Feeling Blue?

ImageImageDuring the summer I love picking buckets of blueberries with my mom.  For days we can have fresh, farm berries with our breakfasts over granola and yogurt, piping hot waffles, sprinkled on a bowl of oatmeal, or baked inside moist, homemade muffins.  However, it’s January…which is definitely not the season for blueberries (you can find blueberries in season from the end of May to the beginning of October).  The last thing anyone wants to buy in New England right now is defrosted or overpriced blueberries; however it is our only option.  I missed them so much I decided to find some ways to incorporate them back into my diet this dreary January.

Dr. Steven Pratt states that, “just one serving of blueberries provides as many antioxidants as five servings of carrots, apples, broccoli or squash. In fact, 2/3 cup of blueberries gives you the same antioxidant protection as 1,733 IU of vitamin E and more protection than 1,200 milligrams of vitamin C.” Blueberries, particularly the wild variety*, contain high levels of antioxidant phytonutrients.  Having these antioxidant, rich berries every day is said to decrease the risk of age-related memory diseases and improve vision.  This is probably why they have been given the nicknames brain berries and youth berries.


So now you’re probably thinking: well, I should eat more blueberries?  This time of year in New England it is nearly impossible to find fresh blueberries that are not imported, so I came up with some ways to still enjoy these beloved berries through the dreary winter months, using frozen blueberries and dried blueberries (which are becoming increasingly popular at grocery stores; usually near the produce section).

What’s the difference between a wild blueberry and a cultivated blueberry (the type we see in the grocery store) anyway? Both are native to North America; however, wild blueberries are found specifically in Maine and Canada.  The wild blueberry is much smaller than its cultivated cousin and packs more antioxidants per serving, making it the number one fruit source for antioxidants! The nutrients and antioxidants are in the skin of the blueberry (which is true for most fruits).  Since the wild blueberries are smaller, their surface area ratio (skin to flesh of the fruit) gives them a nutritional edge over cultivated blueberries.

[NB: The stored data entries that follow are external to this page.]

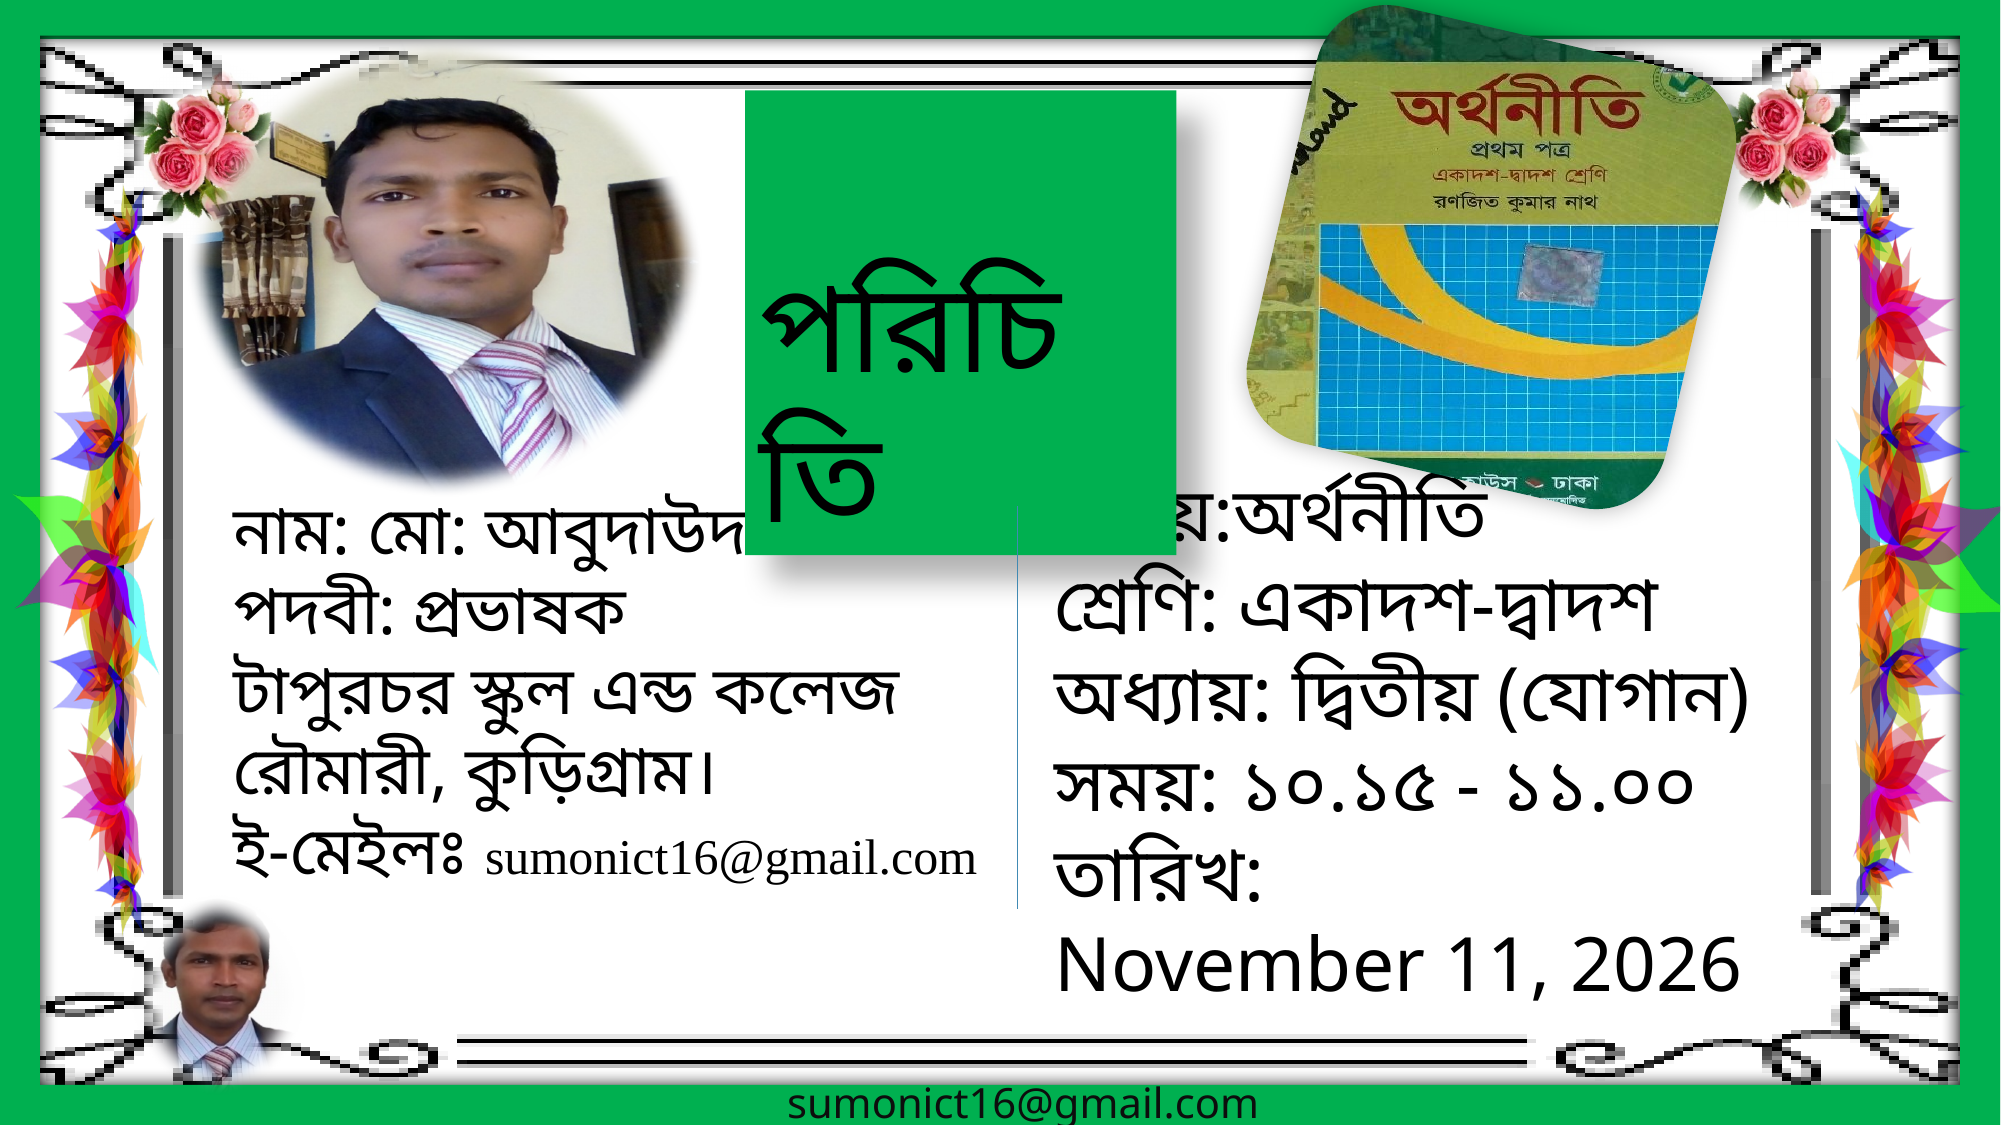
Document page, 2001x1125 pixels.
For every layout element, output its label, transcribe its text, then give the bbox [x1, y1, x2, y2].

picture [1, 5, 2001, 1084]
text_box নাম: মো: আবুদাউদ পদবী: প্রভাষক টাপুরচর স্কুল এন্ড কলেজ রৌমারী, কুড়িগ্রাম। ই-মেইলঃ sumonict16@gmail.com [218, 480, 995, 896]
text_box বিষয়:অর্থনীতি শ্রেণি: একাদশ-দ্বাদশ অধ্যায়: দ্বিতীয় (যোগান) সময়: ১০.১৫ - ১১.০০ তারিখ: 26 April 2020 [1039, 459, 1828, 1027]
text_box পরিচিতি [745, 90, 1177, 556]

My Mom’s Blueberry Muffins

Yields 18 Muffins


1 cup of sugar

1/2 cup of butter

1 egg

1 cup of milk

1teaspoon of vanilla

2 teaspoons of baking powder

A dash of salt

2 cups of flour

2 (heaping) cups of frozen blueberries (I used a combination of wild and cultivated.)

2 Tablespoons of sugar (Reserve on the side to sprinkle on top. I recommend using Sugar in the Raw for a crunchy top.)

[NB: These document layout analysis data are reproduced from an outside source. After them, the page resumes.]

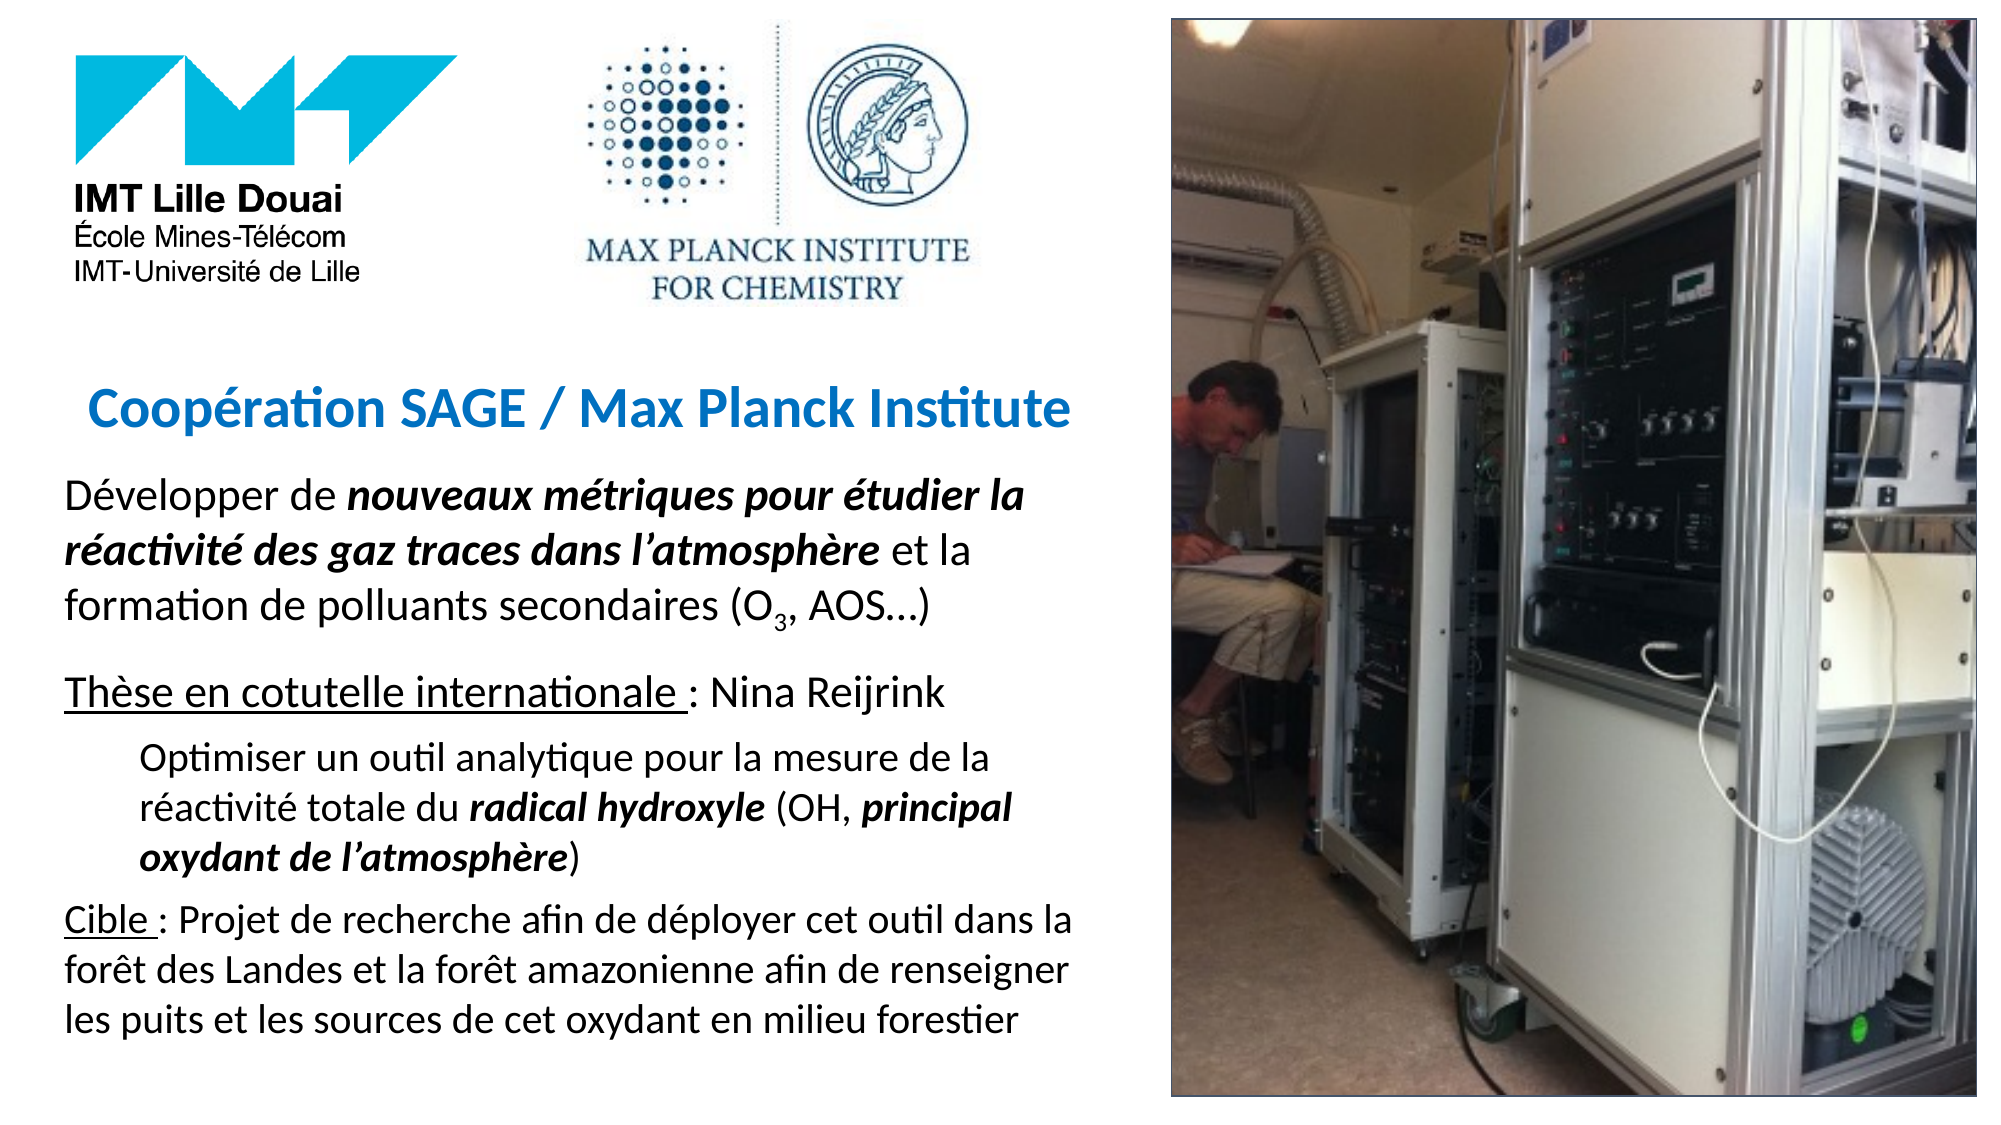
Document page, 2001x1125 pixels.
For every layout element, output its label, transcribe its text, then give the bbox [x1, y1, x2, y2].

picture [574, 19, 983, 307]
text_box Coopération SAGE / Max Planck Institute Développer de nouveaux métriques pour étudier la réactivité des gaz traces dans l’atmosphère et la formation de polluants secondaires (O3, AOS…) Thèse en cotutelle internationale : Nina Reijrink Optimiser un outil analytique pour la mesure de la réactivité totale du radical hydroxyle (OH, principal oxydant de l’atmosphère) Cible : Projet de recherche afin de déployer cet outil dans la forêt des Landes et la forêt amazonienne afin de renseigner les puits et les sources de cet oxydant en milieu forestier [49, 362, 1125, 1050]
picture [1172, 19, 1976, 1096]
picture [21, 0, 512, 335]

Preheat the oven to 375º. Line muffin tins with paper liners. With an electric mixer cream together the butter and sugar. Then add the egg, milk, and vanilla. Combine until smooth. Then add the baking powder, salt and flour. Combine and stir in the frozen blueberries by hand. Bake for 30 minutes. Let cool on a cookie rack.

Every summer when my family goes blueberry picking we freeze about half of what we pick to use in smoothies, pancakes and desserts….but one of our absolute favorite’s is my mom’s recipe for blueberry muffins.


Wild Blueberry Trail Mix

Combine the following ingredients in equal proportions: dried wild blueberries, dried pineapple, chocolate chips, pistachios, almonds, and Chex cereal.

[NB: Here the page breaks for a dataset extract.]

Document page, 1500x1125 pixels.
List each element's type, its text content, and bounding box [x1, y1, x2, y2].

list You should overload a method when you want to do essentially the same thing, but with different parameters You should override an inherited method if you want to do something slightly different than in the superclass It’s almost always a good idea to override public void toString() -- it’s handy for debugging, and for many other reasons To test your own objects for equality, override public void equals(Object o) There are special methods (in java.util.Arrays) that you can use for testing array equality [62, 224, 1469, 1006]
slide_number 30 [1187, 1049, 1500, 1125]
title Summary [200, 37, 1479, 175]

Blueberry Chocolate Chip Cookies

Keep everyone guessing with these deceptive blueberry chocolate chip cookies.  The blueberry isn’t overpowering.  It is the same idea as adding raisins to cookies; however, these are much sweeter and unexpected. Search chocolate chip cookies on Cheftell and substitute the 1 1/4 cups of chocolate chips for 2/3 cup of dried wild blueberries and 2/3 cups of mini chocolate chips.

These are just a few of the ways you can enjoy the health benefits of blueberries throughout the winter months!

"The Benefits of Blueberries Are More Than Just Antioxidants | Be Well Buzz." Be Well Buzz. N.p., n.d. Web. 06 Jan. 2013.
"Wild vs. Cultivated Blueberries : SuperFoodsRx." Wild vs. Cultivated Blueberries : SuperFoodsRx. N.p., n.d. Web. 06 Jan. 2013.